O acréscimo do codinome
Orfeu não precisa de explicação, e deve-se ao fato de que o nosso amigo é
exímio instrumentista, dominando com muita perícia um violão e um teclado, que
vale por uma orquestra. Quanto ao sobrenome Silva, é que lhe quis dar um misto
de nobreza e popularidade ao mesmo tempo, porquanto com esse apelido há homens
simples e nobres.
Além do mais, Zé
Francisco tem uma bela e forte voz, com uma poderosa memória que lhe permite
ter um vasto e eclético repertório, que abarca a bossa nova, a jovem guarda, a
MPB e os clássicos do brega, que na verdade são imortais músicas românticas.
Para completar a parte musical, o Assis Capucho é um talentoso saxofonista, que
em certos momentos ascendeu de coadjuvante a estrela principal, quando executou
alguns boleros e outras melodias.
Se tudo isso ainda não
fosse o bastante, o Zé Luís, o senhor do sítio Cafundó, é um exímio
percussionista, e deu um brilho pirotécnico a esse trio musical. Em alguns
momentos ele atuou como se fora um regente, ao inovar em certos arranjos e
improvisações, o que me fez lembrar os improvisos do jazz.

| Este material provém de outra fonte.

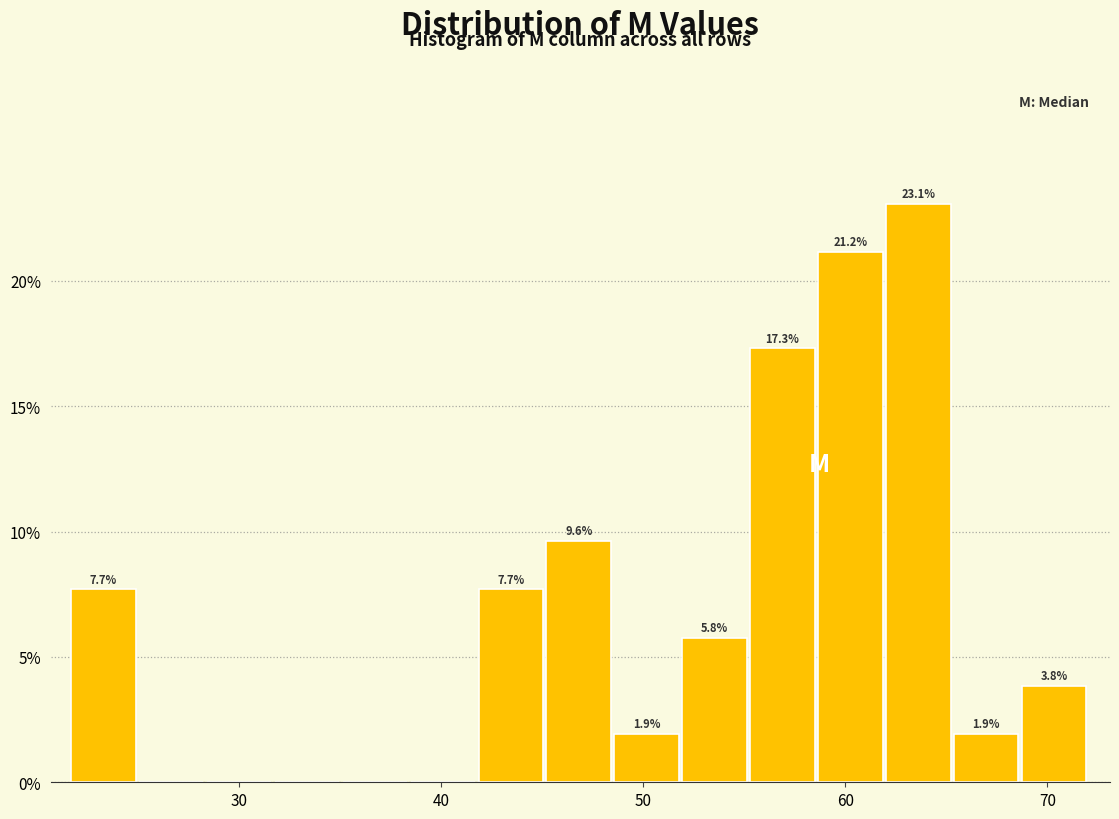

Around what value on the x-axis is the tallest bar? Give the approximate position of its centre, as read against the axis.

64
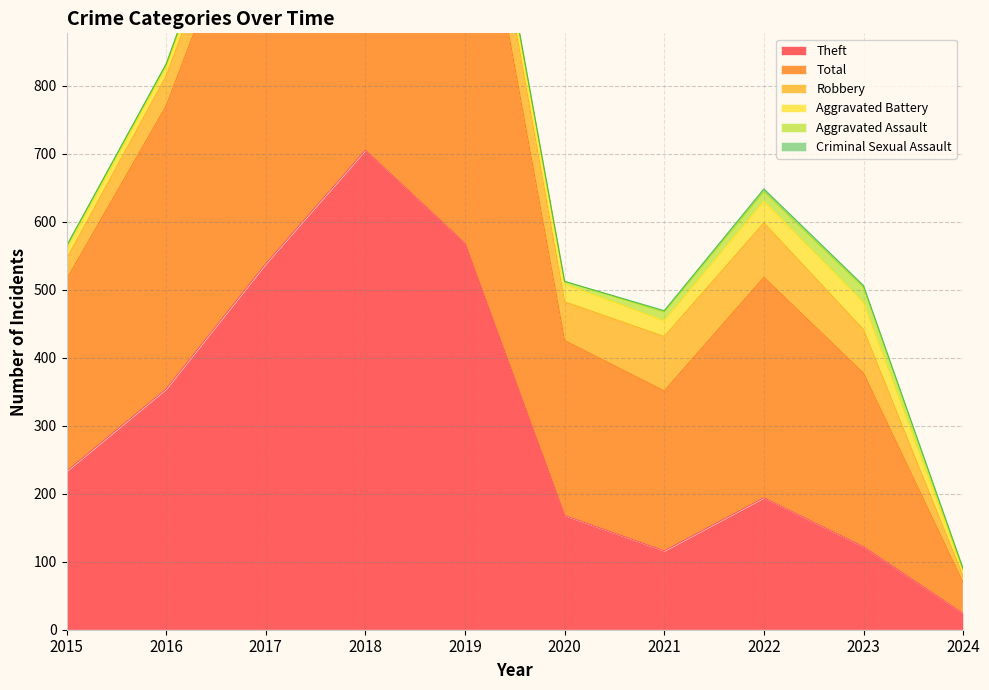

Reading left to right, list all the values displayed in this chart.

Theft: 2015=233	2016=354	2017=538	2018=705	2019=568	2020=168	2021=116	2022=194	2023=122	2024=24
Total: 2015=282	2016=416	2017=617	2018=797	2019=660	2020=257	2021=235	2022=324	2023=255	2024=45
Robbery: 2015=30	2016=44	2017=49	2018=67	2019=69	2020=57	2021=80	2022=80	2023=64	2024=9
Aggravated Battery: 2015=13	2016=13	2017=17	2018=18	2019=14	2020=26	2021=23	2022=32	2023=40	2024=8
Aggravated Assault: 2015=6	2016=3	2017=12	2018=5	2019=8	2020=4	2021=13	2022=14	2023=22	2024=2
Criminal Sexual Assault: 2015=0	2016=2	2017=1	2018=2	2019=1	2020=0	2021=2	2022=4	2023=3	2024=2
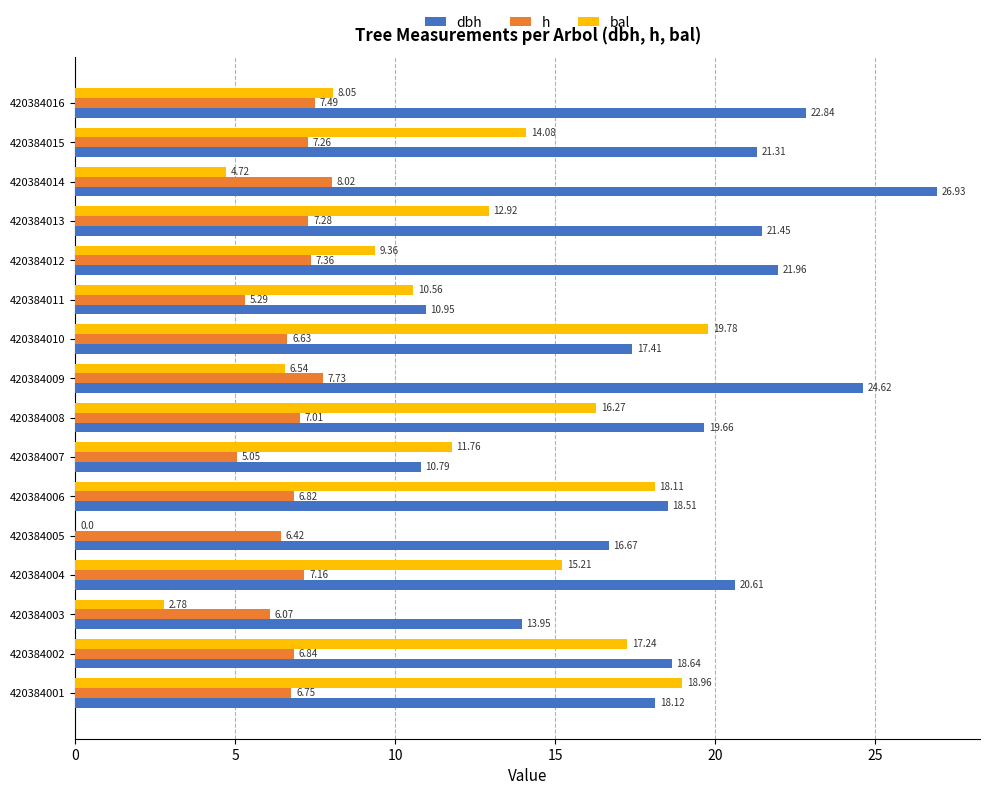

At which category is the sum across all series the highest?

420384001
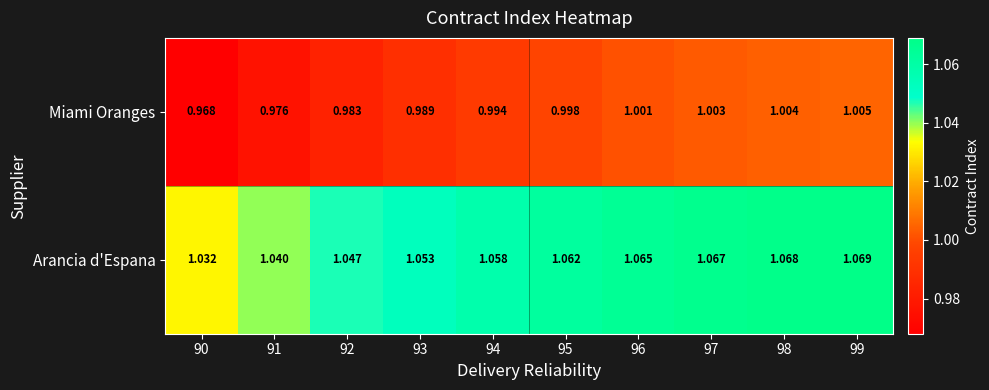

Rank the series at 95 from lowest to highest value.

Miami Oranges, Arancia d'Espana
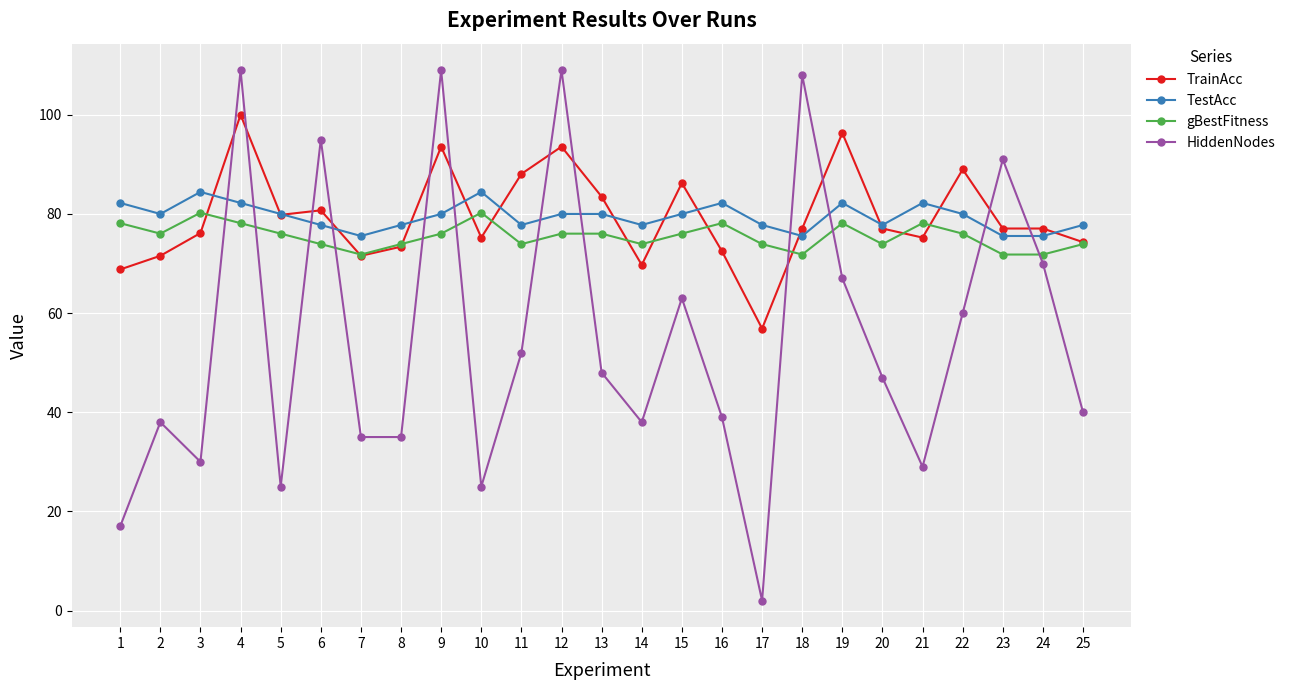

What are all the series names shown in the legend?

TrainAcc, TestAcc, gBestFitness, HiddenNodes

Também me pareceu um
maestro porque soube incentivar o seu irmão a ser mais ousado no saxofone,
tendo conseguido que ele fizesse algumas execuções solo, de rara beleza e
perícia.
Não tendo Deus me dado
o dom da arte do divino Orfeu, não sabendo executar nenhum instrumento e nem
cantar, contudo sei apreciar uma boa música, qualquer que seja o seu gênero ou
estilo. Contive-me, portanto, em escutar com atenção e em aplaudir com entusiasmo
os meus três melódicos amigos. No máximo, tive pálida participação na parte
vocal, quando cantarolei, embora de forma canhestra e incipiente, algumas
canções, cujas belas letras conhecia.
A manhã domingueira
também foi perfeita nos quesitos da libação e dos comestíveis. O nosso
anfitrião Zé Luís é um tanto metódico e perfeccionista, de modo que a cerveja
por vezes ostentava um elegante “véu de noiva” ou um deslumbrante “pescoço de
águia americana”, mas sem nunca congelar. A carne do insuperável churrasco
sempre se apresentou tenra e suculenta, pois ele domina o ponto exato do tempo,
da distância e do fogo, o que faz a diferença entre um mestre e um simples
borra-botas ou melamão. Cabe ainda informar que as carnes caprinas e galináceas
tinham a grife Cafundó (ou made in Cafundó, se o leitor americanizado assim
preferir).
Em dado momento o Zé
Luís me perguntou se o churrasco estava bom ou se poderia ser melhorado. Fui
enfático, conciso e radical em minha resposta: “Não tente melhorar; se
melhorar, estraga”. É ele um perfeito anfitrião, atencioso e educado, mas sem
artificialidades postiças. Essas qualidades e atributos são de sua índole. Como
na música do lendário Bat Materson, ele é “sempre elegante e cordial”. Por
essas razões, dei-lhe o título nobiliárquico de Barão de Bitorocara.